> Source extract
— start —

Picture of Nancy Ross
Nancy Ross
Nancy Ross is an associate professor Utah Tech University, where she has been teaching for 16 years. Her Ph D is in art history, but her current research focuses on the history and sociology of religion. She recently co-edited a book with Sara K.S. Hanks titled "Where We Must Stand: Ten Years of Feminist Mormon Housewives" (2018) and has just co-edited “Shades of Becoming: Poems of Transition” with Kristen R. Shill. She is an ordained elder in Community of Christ and pastor of the Southern Utah congregation and works for the Pacific Southwest International Mission Center as an Emerging Church Practitioner.

Covenants: The Stuff of Dreams and Nightmares

Covenants: The Stuff of Dreams and Nightmares
Image of the Salt Lake City temple. Photo by Scott Catron.

I have been thinking and writing about temple covenants during the past few weeks. I am writing a paper for an upcoming Mormon Studies conference and am in the middle of cataloging the changes to the Law of Obedience covenant over the last hundred years. My feelings have alternated between catharsis and anger.

One of the things that I’m finding is that the language for the Law of Obedience covenant that women make, including the things that are promised to them, are made increasingly unclear with each successive language change. Melyngoch’s discussion of the word “hearken” on the Zelophehad’s Daughters blog  illustrates some of this problem. This has left me feeling that the authors of these changes never intended to alter the meaning of the covenant, only the language that was used to make the covenant. This has made patriarchal temple covenants easier for some LDS women to accept but more difficult for some to understand and see clearly.  

I’m also listening to Brene Brown’s new book Dare to Lead, which is about using research around vulnerability as the foundation for thoughtful and effective leadership strategies. Throughout the text she repeats the phrase “clear is kind. Unclear is unkind.” Clarity of instructions or feedback is beneficial to colleagues who must act on those instructions or feedback. Avoiding hard conversations by avoiding clear feedback or instructions is not a good leadership strategy, suggests Sister Brown. 

This “clear is kind” tip for leaders does not mesh well with my understanding of the history of women’s covenants in LDS temples. Men’s covenants do not change much over time and use clear language.  Women’s covenants grow more confusing over time, employing words and phrases with multiple meanings.  “Unclear is unkind.” What hard conversations are LDS Church leaders avoiding? What hard conversations are we avoiding?

This has left me feeling a lot of regret and sadness about my experiences in LDS temples. I wish that I had known in advance what I was expected to covenant. So many of my covenants were dangled in front of me with the carrot of a sweet setup in the afterlife. I now struggle with a belief in the afterlife. How am I supposed to make sense of the specifics of eternity if I am questioning its existence? 

I wish I had been able to make covenants that could grow with me as my faith has grown and changed. I wish that my covenants had less to do with obeying God and more to do with seeking God. I wish that my covenants had been less about affirming correct answers and more about searching for questions. I wish that my covenants had been less about what God promises and expects me to promise, and more about what we expect of each other in our communities.

— end —

> Collected data
— start —

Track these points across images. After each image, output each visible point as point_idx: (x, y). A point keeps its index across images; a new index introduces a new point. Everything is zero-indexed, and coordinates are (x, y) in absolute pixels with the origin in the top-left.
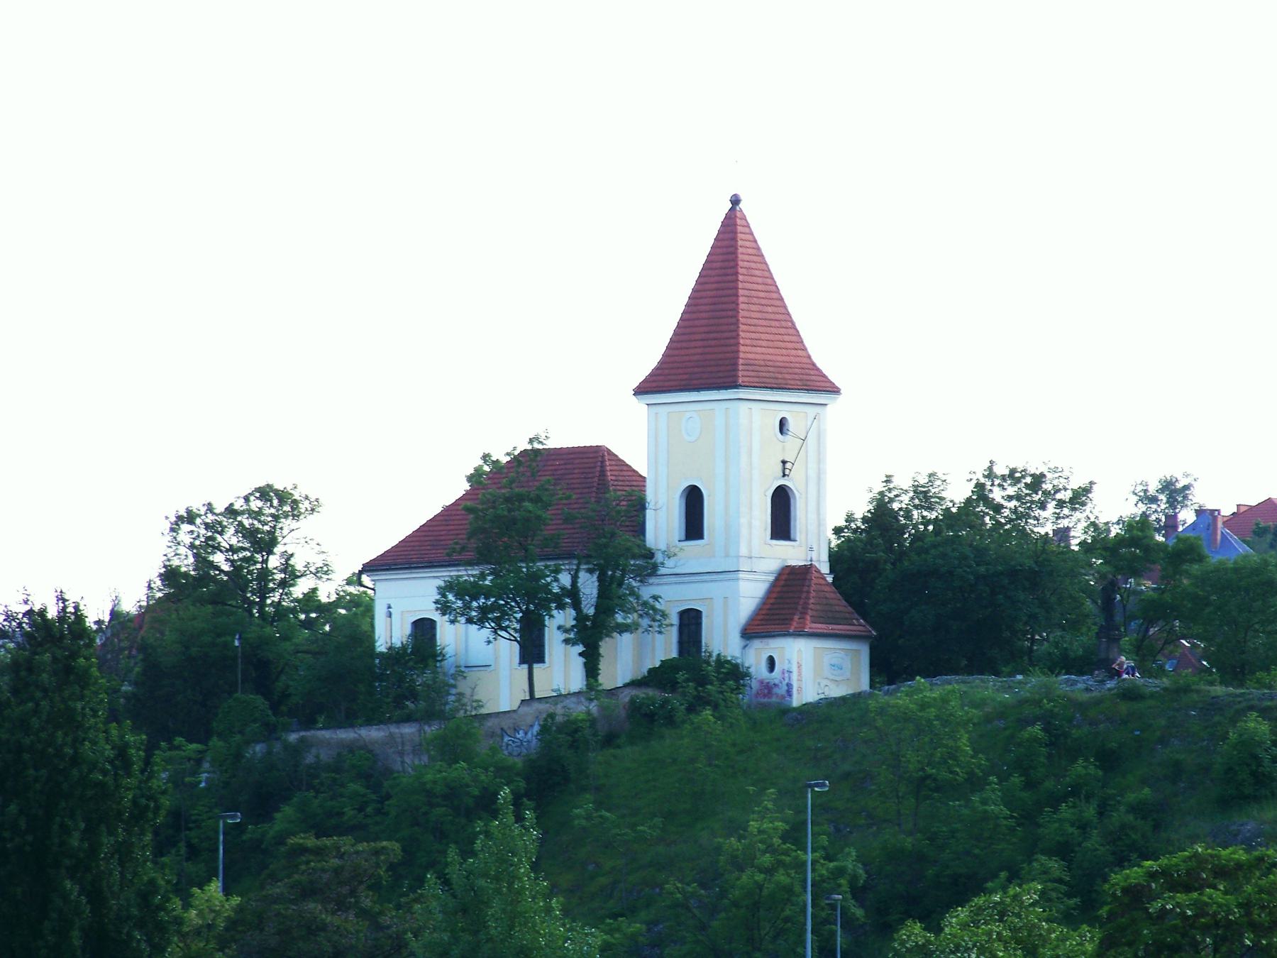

— end —

Restate the essay on temple covenants starting with "One of the things" and going on through "and see clearly.", replacing "successive" with "subsequent". The lines above are not needed here.

> Correct answer
One of the things that I’m finding is that the language for the Law of Obedience covenant that women make, including the things that are promised to them, are made increasingly unclear with each subsequent language change. Melyngoch’s discussion of the word “hearken” on the Zelophehad’s Daughters blog  illustrates some of this problem. This has left me feeling that the authors of these changes never intended to alter the meaning of the covenant, only the language that was used to make the covenant. This has made patriarchal temple covenants easier for some LDS women to accept but more difficult for some to understand and see clearly.